Nas relações comerciais com o Brasil, o protecionismo de Fernández e sua hostilidade a Bolsonaro poderiam significar um arrefecimento nas exportações brasileiras à Argentina. Hoje, os argentinos são nosso terceiro maior importador, atrás só de China e Estados Unidos. O principal impacto poderia ser nos setores automotivo e de autopeças, que dominam as exportações para a Argentina.

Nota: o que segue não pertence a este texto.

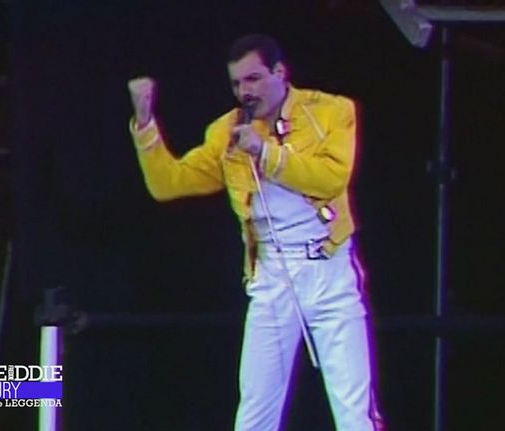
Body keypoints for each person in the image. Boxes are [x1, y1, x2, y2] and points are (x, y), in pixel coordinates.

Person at [127, 34, 384, 431]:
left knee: (353, 411)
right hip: (272, 276)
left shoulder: (332, 111)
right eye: (236, 83)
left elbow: (331, 178)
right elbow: (169, 183)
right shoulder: (227, 132)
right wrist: (146, 125)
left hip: (329, 270)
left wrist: (264, 153)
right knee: (254, 412)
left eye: (253, 79)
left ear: (280, 72)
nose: (245, 92)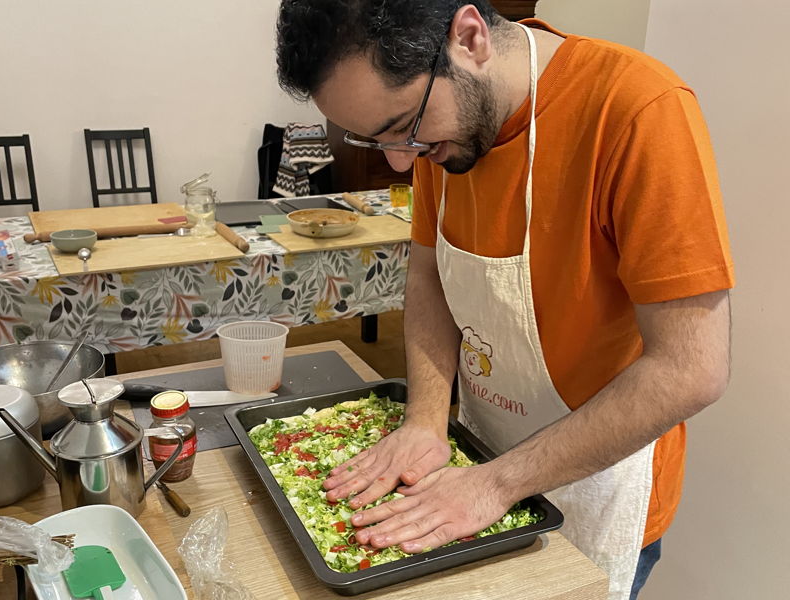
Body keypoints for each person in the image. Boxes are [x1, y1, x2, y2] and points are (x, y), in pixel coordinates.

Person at [275, 2, 734, 598]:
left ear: (469, 39)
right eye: (373, 138)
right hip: (475, 456)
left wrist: (496, 485)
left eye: (402, 127)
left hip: (594, 483)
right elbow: (430, 278)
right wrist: (425, 420)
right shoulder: (439, 132)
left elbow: (691, 369)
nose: (398, 160)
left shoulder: (636, 109)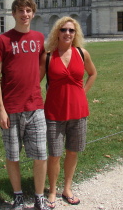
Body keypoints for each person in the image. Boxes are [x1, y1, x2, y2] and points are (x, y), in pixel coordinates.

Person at [0, 0, 49, 210]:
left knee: (41, 155)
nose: (25, 14)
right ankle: (17, 195)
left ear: (33, 13)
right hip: (11, 107)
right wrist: (0, 109)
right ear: (13, 13)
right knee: (12, 156)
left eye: (28, 10)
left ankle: (39, 196)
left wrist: (34, 82)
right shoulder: (2, 41)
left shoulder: (39, 38)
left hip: (35, 106)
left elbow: (42, 63)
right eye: (21, 11)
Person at [40, 17, 97, 209]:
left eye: (71, 31)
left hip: (78, 111)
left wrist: (83, 92)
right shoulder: (48, 56)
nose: (67, 33)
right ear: (57, 32)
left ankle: (67, 188)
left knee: (72, 151)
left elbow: (93, 73)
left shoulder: (82, 53)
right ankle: (53, 191)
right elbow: (35, 81)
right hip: (54, 113)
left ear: (76, 34)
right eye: (63, 30)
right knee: (54, 154)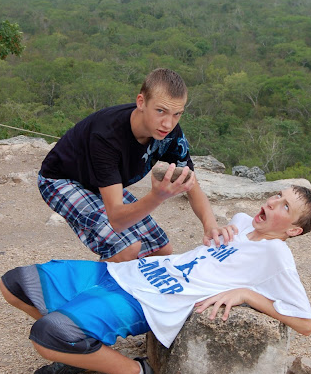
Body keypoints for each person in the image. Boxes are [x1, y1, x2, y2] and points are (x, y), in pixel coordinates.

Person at [0, 186, 311, 374]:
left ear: (293, 230)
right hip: (128, 271)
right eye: (277, 196)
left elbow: (304, 322)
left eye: (284, 206)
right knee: (15, 284)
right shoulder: (241, 222)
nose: (272, 202)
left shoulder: (276, 254)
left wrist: (246, 294)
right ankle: (81, 353)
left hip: (147, 299)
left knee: (47, 335)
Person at [38, 67, 226, 265]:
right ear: (141, 102)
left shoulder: (169, 133)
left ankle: (130, 290)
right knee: (127, 248)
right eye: (160, 111)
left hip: (99, 183)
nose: (168, 123)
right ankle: (93, 292)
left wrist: (210, 224)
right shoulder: (107, 136)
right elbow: (117, 220)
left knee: (160, 250)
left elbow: (190, 181)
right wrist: (157, 196)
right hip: (61, 180)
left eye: (177, 114)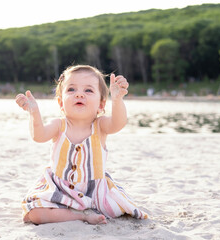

No entanto, por mais que os discursos se acirrem entre os presidentes, a relação política conflituosa não deverá afetar de forma significativa o comércio entre os dois países, segundo Oliveira. "Dos dois lados, existe uma interdependência tão grande que, apesar dos discursos e declarações, não acredito que possa haver uma ruptura comercial. O pragmatismo deve falar mais alto. Contornam-se os problemas políticos, e as conversas continuam, sobretudo do lado da Argentina, que precisa muito do Brasil em termos comerciais."

Pouca chance de virada

Nos resultados das primárias, Alberto Fernández ficou com 47% dos votos, contra 32% de Mauricio Macri. Como as eleições são em outubro, há tempo para uma virada de Macri, mas analistas consideram isso improvável.

Liberal na economia, Macri tentou promover uma transformação econômica que ainda não surtiu o efeito desejado. Embora a crise econômica do país se deva em grande parte a decisões tomadas pelo kirchnerismo entre 2003 e 2015, os argentinos mostraram no último domingo que não pretendem dar mais tempo a Macri para corrigir os problemas.

Nesta quarta-feira (14), o atual presidente argentino anunciou um pacote para tentar salvar a sua candidatura, focado especialmente em atrair votos da classe média. Entre as medidas estão aumento do salário mínimo e congelamento dos preços dos combustíveis.